Ella decía que le faltaba
seguridad y motivación. No hablaba, pero con los ojos se denotaba que, por más
empeño que le pusiera a los estudios, no era capaz de sentirse confiada de todo
lo que repasaba para las pruebas. No bastaba con memorizar, con leer tres veces
lo que había comprendido antes, con conversar por las noches todo lo que
encontraba en los textos.
Pero nada. Llegaba a las pruebas,
las miraba, respiraba, trataba de acordarse de lo que había repasado y nada. No
le había quedado nada, según ella, de la noche anterior.
El problema no era sólo cuando le
pasaban las notas -porque con las respuestas que ponía sabía que le había ido
mal-, era cuando conversaba las respuestas que había colocado en la prueba y se
decía: “¡pero si yo le iba a poner eso,
pero como tan tonta de haberla cambiado!”
Estaba tan atareada con el tiempo
que no tenía por las mil cosas que le encargaban, que no tenía idea sobre lo
que debía hacer. Cuando se daba el espacio para pensar no podía creer lo
amarrada que estaba a los trabajos y las noches de sueño corto. Lo peor era que
no tenía escapatoria y en algún punto en la vida, no muy lejos de esa noche,
tendría que hacerlo todo.
A lo mejor las cosas se
explicaban por lo que le había pasado en la vida: nunca fue la mejor del curso
y nadie le decía que ella realmente podía. No era de muchos amigos tampoco y
jamás quiso brillar –algunas veces porque no podía, otras porque no quería-
frente al resto de sus compañeros.
Aunque, en el fondo, ella sabía
que podía. Pasó un día que iba caminando a la casa y había tanto humo que no se
veía nada a más de media cuadra.
Se detuvo dos segundos cuando en
una ventana de esas casas bonitas que había cerca de donde vivía vio una escena
que la conmovió: un auto enorme del cual se baja un hombre, entra a la casa y
la mujer y su hijo no le hablan. El, al segundo siguiente golpea la mesa y las dos personas corren al segundo piso.

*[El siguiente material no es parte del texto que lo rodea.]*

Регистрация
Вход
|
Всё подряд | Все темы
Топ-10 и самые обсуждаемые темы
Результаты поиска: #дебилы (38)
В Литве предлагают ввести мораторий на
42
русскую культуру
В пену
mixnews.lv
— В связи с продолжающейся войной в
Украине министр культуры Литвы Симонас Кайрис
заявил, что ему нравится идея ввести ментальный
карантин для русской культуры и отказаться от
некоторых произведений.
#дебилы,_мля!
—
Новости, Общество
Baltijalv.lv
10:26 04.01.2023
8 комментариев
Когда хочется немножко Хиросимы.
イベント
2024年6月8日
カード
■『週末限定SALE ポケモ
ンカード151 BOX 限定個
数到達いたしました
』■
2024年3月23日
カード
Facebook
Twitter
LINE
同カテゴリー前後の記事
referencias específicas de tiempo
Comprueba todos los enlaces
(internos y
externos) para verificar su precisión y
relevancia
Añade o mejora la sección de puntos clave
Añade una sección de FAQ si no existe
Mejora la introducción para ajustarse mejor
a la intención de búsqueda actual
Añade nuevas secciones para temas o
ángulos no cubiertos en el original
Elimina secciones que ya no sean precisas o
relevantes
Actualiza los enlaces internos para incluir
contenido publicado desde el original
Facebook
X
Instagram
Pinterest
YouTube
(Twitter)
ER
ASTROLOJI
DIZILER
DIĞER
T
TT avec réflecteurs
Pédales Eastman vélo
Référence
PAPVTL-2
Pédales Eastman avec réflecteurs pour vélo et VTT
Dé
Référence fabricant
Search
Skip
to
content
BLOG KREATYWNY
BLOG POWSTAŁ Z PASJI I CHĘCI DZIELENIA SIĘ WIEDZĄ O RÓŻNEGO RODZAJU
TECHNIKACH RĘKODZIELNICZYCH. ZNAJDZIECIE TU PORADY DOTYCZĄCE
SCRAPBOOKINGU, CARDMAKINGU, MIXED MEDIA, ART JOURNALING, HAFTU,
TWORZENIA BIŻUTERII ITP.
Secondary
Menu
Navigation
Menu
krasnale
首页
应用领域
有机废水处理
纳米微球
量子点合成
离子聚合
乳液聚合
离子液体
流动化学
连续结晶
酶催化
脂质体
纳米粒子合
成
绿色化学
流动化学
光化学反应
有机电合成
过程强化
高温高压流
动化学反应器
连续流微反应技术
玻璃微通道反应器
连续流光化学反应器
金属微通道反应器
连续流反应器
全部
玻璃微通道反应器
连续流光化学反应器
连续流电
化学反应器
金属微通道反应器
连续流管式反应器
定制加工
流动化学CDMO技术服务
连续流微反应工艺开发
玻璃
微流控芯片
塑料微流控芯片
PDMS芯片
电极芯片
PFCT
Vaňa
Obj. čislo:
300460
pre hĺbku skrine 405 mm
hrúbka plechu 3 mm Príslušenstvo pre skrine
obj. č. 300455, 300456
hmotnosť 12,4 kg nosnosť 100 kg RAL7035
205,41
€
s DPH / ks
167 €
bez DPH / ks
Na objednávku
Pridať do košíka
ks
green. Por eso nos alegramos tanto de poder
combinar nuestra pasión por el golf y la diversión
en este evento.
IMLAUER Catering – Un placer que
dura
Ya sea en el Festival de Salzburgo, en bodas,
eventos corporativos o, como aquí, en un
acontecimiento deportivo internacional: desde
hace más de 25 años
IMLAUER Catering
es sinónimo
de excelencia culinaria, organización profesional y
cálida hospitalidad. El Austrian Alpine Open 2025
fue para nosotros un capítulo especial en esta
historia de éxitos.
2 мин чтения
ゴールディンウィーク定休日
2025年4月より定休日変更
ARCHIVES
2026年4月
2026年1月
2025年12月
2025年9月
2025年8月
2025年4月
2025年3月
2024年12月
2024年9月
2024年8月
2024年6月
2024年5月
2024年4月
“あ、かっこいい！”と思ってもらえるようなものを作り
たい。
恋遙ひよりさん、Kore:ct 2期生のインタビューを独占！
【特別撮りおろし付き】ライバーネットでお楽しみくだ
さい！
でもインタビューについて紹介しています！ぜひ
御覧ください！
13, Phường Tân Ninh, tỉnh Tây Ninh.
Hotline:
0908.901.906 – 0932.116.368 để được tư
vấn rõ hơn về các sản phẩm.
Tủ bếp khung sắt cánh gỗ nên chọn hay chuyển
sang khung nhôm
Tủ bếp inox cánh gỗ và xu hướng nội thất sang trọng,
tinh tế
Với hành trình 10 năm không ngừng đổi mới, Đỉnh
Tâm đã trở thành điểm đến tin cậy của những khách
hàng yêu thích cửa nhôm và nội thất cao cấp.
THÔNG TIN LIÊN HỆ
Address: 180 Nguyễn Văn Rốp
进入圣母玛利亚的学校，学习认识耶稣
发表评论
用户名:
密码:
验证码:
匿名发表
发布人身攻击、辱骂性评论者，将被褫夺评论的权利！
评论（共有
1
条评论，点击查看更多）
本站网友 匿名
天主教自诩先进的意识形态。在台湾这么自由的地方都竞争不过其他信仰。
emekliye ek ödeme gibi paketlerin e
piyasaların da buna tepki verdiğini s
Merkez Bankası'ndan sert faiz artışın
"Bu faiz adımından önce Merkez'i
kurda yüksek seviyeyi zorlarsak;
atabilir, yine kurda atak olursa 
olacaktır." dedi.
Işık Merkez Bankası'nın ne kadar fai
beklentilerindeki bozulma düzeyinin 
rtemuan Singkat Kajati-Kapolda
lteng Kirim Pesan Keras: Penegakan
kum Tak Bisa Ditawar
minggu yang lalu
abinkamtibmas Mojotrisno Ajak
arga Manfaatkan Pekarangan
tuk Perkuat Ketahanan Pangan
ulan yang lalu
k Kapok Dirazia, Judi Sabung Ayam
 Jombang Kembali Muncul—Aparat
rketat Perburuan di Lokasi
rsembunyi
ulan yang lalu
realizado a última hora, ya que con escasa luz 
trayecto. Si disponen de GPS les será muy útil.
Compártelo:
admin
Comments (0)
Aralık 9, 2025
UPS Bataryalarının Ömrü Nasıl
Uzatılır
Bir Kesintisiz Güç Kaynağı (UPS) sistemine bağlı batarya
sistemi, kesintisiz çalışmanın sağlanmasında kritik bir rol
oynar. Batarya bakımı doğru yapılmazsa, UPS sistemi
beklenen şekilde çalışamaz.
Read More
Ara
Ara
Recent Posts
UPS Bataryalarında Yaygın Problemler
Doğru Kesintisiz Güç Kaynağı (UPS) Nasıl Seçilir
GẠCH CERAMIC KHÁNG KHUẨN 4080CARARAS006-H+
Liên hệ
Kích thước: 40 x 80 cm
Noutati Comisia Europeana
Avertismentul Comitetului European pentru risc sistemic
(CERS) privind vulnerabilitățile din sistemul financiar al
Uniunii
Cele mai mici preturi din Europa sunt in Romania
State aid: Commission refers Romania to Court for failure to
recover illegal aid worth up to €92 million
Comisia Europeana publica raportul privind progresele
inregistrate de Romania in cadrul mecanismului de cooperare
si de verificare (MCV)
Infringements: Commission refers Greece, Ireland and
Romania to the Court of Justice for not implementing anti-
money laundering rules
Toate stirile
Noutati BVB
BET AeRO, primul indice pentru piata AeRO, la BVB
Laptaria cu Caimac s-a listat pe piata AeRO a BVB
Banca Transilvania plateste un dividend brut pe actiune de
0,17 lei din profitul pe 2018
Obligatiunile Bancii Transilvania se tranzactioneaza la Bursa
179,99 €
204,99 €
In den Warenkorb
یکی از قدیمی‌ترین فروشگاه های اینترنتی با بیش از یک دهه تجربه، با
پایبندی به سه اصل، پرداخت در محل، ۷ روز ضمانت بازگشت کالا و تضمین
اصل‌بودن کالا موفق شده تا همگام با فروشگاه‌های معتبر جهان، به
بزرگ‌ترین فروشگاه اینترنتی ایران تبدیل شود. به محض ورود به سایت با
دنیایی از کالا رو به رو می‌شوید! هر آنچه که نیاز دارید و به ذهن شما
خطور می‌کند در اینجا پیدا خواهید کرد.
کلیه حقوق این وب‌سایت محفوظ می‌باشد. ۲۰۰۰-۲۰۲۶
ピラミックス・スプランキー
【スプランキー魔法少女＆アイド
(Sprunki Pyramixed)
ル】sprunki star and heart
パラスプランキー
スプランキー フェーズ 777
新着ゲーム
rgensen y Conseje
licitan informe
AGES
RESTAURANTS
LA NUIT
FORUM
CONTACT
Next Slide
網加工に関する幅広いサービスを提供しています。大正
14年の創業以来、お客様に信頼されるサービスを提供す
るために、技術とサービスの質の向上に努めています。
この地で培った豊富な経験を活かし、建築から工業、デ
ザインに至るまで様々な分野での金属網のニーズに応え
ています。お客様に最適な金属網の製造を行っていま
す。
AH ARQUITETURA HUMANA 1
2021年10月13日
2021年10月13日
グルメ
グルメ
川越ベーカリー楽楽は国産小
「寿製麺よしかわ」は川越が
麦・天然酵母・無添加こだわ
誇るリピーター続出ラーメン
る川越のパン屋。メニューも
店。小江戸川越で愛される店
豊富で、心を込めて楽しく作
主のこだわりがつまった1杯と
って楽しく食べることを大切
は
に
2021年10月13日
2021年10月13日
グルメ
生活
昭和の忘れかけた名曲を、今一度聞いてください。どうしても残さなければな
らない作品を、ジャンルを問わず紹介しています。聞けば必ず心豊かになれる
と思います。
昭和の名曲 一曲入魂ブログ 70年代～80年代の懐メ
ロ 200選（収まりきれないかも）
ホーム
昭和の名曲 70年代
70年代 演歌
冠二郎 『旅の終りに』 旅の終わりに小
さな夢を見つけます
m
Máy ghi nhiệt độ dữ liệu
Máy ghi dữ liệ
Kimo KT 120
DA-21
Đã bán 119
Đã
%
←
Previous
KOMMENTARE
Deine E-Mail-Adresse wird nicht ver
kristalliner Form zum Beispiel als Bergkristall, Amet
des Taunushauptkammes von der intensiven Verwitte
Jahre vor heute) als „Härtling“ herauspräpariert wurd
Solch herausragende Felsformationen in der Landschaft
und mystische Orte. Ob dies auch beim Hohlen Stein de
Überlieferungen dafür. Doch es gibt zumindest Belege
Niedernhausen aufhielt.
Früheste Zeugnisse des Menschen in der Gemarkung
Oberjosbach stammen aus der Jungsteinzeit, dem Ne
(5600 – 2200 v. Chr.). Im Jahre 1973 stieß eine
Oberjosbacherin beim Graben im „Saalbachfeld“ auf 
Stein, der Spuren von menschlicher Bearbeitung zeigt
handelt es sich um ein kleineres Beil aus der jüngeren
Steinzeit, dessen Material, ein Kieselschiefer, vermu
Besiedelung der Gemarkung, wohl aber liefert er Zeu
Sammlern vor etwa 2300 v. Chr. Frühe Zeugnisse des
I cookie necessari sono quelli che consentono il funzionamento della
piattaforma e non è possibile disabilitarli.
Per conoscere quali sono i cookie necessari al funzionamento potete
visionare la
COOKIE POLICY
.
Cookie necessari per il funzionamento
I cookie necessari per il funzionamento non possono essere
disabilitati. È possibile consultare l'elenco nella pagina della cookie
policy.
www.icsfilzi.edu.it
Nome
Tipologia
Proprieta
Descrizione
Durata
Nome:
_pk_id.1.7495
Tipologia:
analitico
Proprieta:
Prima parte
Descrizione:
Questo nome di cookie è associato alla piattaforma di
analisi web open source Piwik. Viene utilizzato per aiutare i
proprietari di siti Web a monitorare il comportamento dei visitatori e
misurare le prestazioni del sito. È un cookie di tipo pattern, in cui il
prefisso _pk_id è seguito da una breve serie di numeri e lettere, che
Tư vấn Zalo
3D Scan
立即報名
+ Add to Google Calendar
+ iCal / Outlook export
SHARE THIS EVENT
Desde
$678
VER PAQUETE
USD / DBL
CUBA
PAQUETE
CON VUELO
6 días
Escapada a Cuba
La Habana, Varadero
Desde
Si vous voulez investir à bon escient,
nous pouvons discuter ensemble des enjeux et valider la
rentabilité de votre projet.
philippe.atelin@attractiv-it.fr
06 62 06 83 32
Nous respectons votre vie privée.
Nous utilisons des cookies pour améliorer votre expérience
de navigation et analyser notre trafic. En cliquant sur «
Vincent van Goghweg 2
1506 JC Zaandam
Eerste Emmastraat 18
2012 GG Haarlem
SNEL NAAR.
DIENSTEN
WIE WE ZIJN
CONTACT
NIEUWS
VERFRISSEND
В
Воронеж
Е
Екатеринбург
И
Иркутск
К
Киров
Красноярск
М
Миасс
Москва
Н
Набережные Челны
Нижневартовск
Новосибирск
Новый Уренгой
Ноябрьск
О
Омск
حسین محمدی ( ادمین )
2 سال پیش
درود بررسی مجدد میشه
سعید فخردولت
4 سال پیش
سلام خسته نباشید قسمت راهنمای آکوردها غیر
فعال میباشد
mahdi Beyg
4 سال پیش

Aterrada, siguió su camino.
En la casa de junto, otra escena
le llamó mucho la atención. Un abuelo con su nieto llorando a mares. Miraban
una y otra vez un papel y no paraban de llorar. La madre llamaba desesperada y,
cuando le contestaron, trataban de hablar. Ninguno se miraba. El papel parecía,
de lejos, entre aviso de embargo y cuenta del agua.
Cuando llegó a la casa, saludó a
su madre, a sus hermanas y a su gato. Comió medio emocionada y subió a su
pieza. Aunque tenía mil cosas que entregar prefirió tirarse en la cama con la
luz apagada a pensar. La luz artificial de la luminaria de la calle se parecía
mucho a las de las casas que había visto un rato antes. Miró al techo, respiró
hondo y se dijo:
“Las cosas malas no le pueden ganar a mis ganas de salir adelante. Esos
niños se merecen que me vaya bien para que a ellos les vaya bien. Yo sé que
puedo”.
Acto seguido se puso a terminar
sus trabajos y a poner todo de sí para que en la prueba le fuera bien.